- **Provided records**:
#####
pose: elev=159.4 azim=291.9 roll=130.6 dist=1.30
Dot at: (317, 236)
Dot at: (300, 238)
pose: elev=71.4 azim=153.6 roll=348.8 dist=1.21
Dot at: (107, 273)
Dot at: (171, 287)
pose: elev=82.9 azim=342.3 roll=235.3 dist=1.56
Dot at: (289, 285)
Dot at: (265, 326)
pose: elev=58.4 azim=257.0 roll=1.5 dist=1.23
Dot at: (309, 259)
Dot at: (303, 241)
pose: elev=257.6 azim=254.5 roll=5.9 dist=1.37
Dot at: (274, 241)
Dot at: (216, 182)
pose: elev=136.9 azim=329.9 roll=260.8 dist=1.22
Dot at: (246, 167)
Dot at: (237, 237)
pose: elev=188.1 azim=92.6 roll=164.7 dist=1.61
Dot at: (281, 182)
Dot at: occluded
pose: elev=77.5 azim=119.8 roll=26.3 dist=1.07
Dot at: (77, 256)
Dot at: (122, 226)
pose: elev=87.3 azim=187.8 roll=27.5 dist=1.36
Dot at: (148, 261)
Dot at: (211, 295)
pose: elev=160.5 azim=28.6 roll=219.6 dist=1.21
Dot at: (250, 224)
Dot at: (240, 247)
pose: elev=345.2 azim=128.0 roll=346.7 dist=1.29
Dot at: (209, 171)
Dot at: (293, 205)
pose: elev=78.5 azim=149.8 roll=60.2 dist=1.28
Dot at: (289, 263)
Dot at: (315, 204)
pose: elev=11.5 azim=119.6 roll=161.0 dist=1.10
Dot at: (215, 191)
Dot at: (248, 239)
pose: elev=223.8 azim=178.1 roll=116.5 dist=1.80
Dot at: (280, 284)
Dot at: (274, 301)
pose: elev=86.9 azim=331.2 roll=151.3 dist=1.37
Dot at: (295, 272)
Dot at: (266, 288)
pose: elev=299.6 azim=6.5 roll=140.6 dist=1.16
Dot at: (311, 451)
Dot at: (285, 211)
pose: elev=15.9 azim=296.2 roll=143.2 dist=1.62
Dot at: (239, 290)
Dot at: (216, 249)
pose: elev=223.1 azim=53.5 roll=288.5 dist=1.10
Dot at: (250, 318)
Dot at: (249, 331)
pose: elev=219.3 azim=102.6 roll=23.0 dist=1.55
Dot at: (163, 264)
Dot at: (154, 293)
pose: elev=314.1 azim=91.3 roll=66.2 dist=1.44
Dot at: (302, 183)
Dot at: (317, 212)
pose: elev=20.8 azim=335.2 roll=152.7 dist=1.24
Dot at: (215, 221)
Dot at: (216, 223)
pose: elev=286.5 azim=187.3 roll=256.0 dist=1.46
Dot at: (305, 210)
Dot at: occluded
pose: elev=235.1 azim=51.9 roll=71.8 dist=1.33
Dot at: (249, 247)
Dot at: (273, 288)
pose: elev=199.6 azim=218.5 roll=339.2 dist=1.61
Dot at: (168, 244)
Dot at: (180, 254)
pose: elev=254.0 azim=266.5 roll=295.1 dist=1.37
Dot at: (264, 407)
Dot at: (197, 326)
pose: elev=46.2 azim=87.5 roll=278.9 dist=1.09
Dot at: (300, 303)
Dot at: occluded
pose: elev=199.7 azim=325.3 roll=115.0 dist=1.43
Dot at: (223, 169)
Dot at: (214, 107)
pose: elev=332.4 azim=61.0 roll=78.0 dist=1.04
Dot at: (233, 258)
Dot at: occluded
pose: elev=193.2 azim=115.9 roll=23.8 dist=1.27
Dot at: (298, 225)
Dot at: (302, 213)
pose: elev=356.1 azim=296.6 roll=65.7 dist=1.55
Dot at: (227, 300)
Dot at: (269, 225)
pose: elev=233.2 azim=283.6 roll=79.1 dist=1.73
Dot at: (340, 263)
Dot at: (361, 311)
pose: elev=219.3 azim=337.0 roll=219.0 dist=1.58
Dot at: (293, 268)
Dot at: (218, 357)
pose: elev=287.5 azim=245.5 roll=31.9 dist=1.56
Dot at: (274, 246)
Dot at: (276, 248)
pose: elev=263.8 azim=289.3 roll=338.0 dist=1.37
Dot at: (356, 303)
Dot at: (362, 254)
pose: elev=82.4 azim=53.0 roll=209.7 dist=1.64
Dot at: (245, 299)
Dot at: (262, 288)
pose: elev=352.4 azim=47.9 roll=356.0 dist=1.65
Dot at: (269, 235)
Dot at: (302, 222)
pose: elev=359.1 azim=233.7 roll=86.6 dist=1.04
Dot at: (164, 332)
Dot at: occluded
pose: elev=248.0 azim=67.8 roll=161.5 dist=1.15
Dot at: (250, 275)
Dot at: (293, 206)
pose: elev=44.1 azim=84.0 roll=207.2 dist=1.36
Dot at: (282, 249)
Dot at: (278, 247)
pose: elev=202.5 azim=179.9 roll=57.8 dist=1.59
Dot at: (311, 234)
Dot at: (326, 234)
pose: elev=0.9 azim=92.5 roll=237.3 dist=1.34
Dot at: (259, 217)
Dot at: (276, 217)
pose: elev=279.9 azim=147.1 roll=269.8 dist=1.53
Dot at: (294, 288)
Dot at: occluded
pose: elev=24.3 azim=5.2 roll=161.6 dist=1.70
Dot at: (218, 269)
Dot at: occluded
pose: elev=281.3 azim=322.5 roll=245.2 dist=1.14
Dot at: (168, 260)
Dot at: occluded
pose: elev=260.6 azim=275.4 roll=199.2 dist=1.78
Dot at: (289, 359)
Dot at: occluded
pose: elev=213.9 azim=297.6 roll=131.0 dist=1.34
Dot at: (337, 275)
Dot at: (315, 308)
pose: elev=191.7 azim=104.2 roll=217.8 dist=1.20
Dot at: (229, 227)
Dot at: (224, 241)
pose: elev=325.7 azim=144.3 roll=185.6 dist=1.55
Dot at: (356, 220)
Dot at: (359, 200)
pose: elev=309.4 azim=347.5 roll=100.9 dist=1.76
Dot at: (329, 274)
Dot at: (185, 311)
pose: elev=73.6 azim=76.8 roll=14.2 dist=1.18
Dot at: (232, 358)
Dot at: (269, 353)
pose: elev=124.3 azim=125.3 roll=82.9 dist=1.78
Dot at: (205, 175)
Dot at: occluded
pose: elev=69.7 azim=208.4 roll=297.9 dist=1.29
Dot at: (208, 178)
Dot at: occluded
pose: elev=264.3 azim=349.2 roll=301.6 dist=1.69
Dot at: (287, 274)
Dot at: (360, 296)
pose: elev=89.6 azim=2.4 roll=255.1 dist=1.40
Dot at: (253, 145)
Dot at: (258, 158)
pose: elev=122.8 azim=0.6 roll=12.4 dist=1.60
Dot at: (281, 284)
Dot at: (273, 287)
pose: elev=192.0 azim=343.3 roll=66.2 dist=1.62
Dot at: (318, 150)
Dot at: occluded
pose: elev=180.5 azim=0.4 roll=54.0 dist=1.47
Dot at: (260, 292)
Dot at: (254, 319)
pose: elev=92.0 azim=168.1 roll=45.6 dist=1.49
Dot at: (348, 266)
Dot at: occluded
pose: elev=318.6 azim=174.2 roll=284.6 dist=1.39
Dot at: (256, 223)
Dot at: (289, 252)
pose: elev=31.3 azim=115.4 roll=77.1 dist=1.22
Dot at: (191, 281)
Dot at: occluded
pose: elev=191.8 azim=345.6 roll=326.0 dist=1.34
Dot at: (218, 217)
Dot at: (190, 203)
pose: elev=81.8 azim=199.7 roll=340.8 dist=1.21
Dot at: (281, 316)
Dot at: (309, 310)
#####
- **Written request**: Reproduce word for word the lines of the entries above, from the line with "pose: elev=86.9 azim=331.2" up to and including the line with "Dot at: (216, 249)".

- **The response**:
pose: elev=86.9 azim=331.2 roll=151.3 dist=1.37
Dot at: (295, 272)
Dot at: (266, 288)
pose: elev=299.6 azim=6.5 roll=140.6 dist=1.16
Dot at: (311, 451)
Dot at: (285, 211)
pose: elev=15.9 azim=296.2 roll=143.2 dist=1.62
Dot at: (239, 290)
Dot at: (216, 249)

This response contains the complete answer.